5.2. Stage Two : Fine-tuning Co-teaching Networks
Evaluation of networks derived from stage two are provided as follows.
- Networks trained on Clothing1M:
cd co_teaching_resnet/
python3 test.py --test-dir ../data/Clothing1M/clean_test/ --dataset Clothing1M --arch resnet18 --resumePthList ./finetune_ckpt/Cloth1M_nested100_lr2e-3_bs448_freezeBN_fgr0.3_pre_nested100_100_model2_Acc0.749_K24 --KList 24 --gpu 0
More details can be found in co_teaching_resnet/run_test.sh.

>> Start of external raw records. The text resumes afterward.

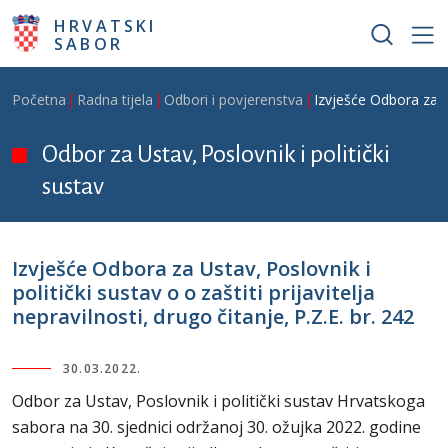
Skoči na glavni sadržaj
HRVATSKI
SABOR
Breadcrumb
Početna
Radna tijela
Odbori i povjerenstva
Izvješće Odbora za Ust
Odbor za Ustav, Poslovnik i politički
sustav
Izvješće Odbora za Ustav, Poslovnik i
politički sustav o o zaštiti prijavitelja
nepravilnosti, drugo čitanje, P.Z.E. br. 242
30.03.2022.
Odbor za Ustav, Poslovnik i politički sustav Hrvatskoga
sabora na 30. sjednici održanoj 30. ožujka 2022. godine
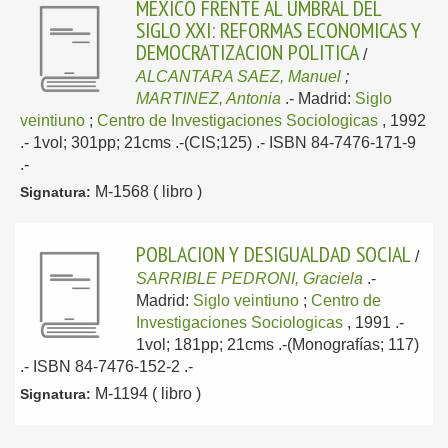
MEXICO FRENTE AL UMBRAL DEL
SIGLO XXI: REFORMAS ECONOMICAS Y
DEMOCRATIZACION POLITICA
/
ALCANTARA SAEZ, Manuel
;
MARTINEZ, Antonia
.-
Madrid:
Siglo
veintiuno
;
Centro de Investigaciones Sociologicas
, 1992
.- 1vol; 301pp; 21cms .-(CIS;125) .- ISBN 84-7476-171-9
.-
M-1568 ( libro )
Signatura:
POBLACION Y DESIGUALDAD SOCIAL
/
SARRIBLE PEDRONI, Graciela
.-
Madrid:
Siglo veintiuno
;
Centro de
Investigaciones Sociologicas
, 1991
.-
1vol; 181pp; 21cms .-(Monografías; 117)
.- ISBN 84-7476-152-2 .-
M-1194 ( libro )
Signatura:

- Networks trained on ANIMAL-10N:
cd co_teaching_vgg/
python3 test.py --test-dir ../data/Animal10N/test/ --dataset Animal10N --resumePthList ./finetune_ckpt/Animal10N_nested100_lr4e-3_bs128_freezeBN_fgr0.2_pre_nested100_100_nested100_100_model1_Acc0.842_K12 --KList 12 --gpu 0
More details can be found in co_teaching_vgg/run_test.sh.

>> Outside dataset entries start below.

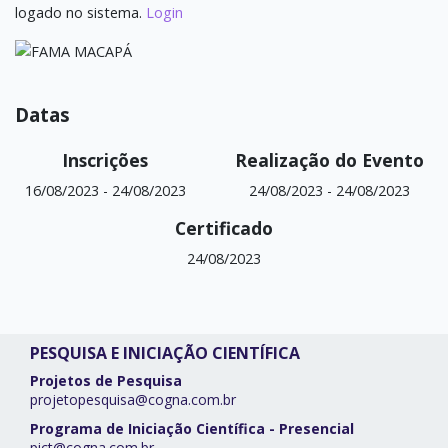
logado no sistema.
Login
Datas
Inscrições
Realização do Evento
16/08/2023
-
24/08/2023
24/08/2023
-
24/08/2023
Certificado
24/08/2023
PESQUISA E INICIAÇÃO CIENTÍFICA
Projetos de Pesquisa
projetopesquisa@cogna.com.br
Programa de Iniciação Científica - Presencial
pict@cogna.com.br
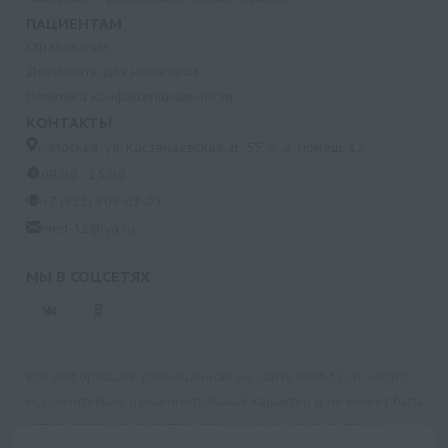
ПАЦИЕНТАМ
Страхование
Документы для налоговой
Политика конфиденциальности
КОНТАКТЫ
г. Москва, ул. Кастанаевская, д. 55, к. 2, помещ. 12
09:00 - 15:00
+7 (915) 809-03-03
med-32@ya.ru
МЫ В СОЦСЕТЯХ
Вся информация, размещенная на сайте med-32.ru, носит
исключительно ознакомительный характер и не может быть
использована в качестве медицинских рекомендаций.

- Networks trained on CIFAR-10/CIFAR-100:
cd co_teaching_resnet/
# CIFAR-10
python3 test.py --test-dir ../data/CIFAR10/test/ --dataset CIFAR10 --arch resnet18 --resumePthList ./finetune_ckpt/cifar10sn0.2_nested10_lr1e-3_bs320_freezeBN_fgr0.2_pre_nested10_10_model2_Acc0.922_K11 --KList 11 --gpu 0
# CIFAR-100
python3 test.py --test-dir ../data/CIFAR100/test/ --dataset CIFAR100 --arch resnet18 --resumePthList ./finetune_ckpt/cifar100sn0.2_nested100_lr1e-3_bs320_freezeBN_fgr0.2_pre_nested100_100_model1_Acc0.669_K40 --KList 40 --gpu 0
More details can be found in co_teaching_resnet/run_test.sh.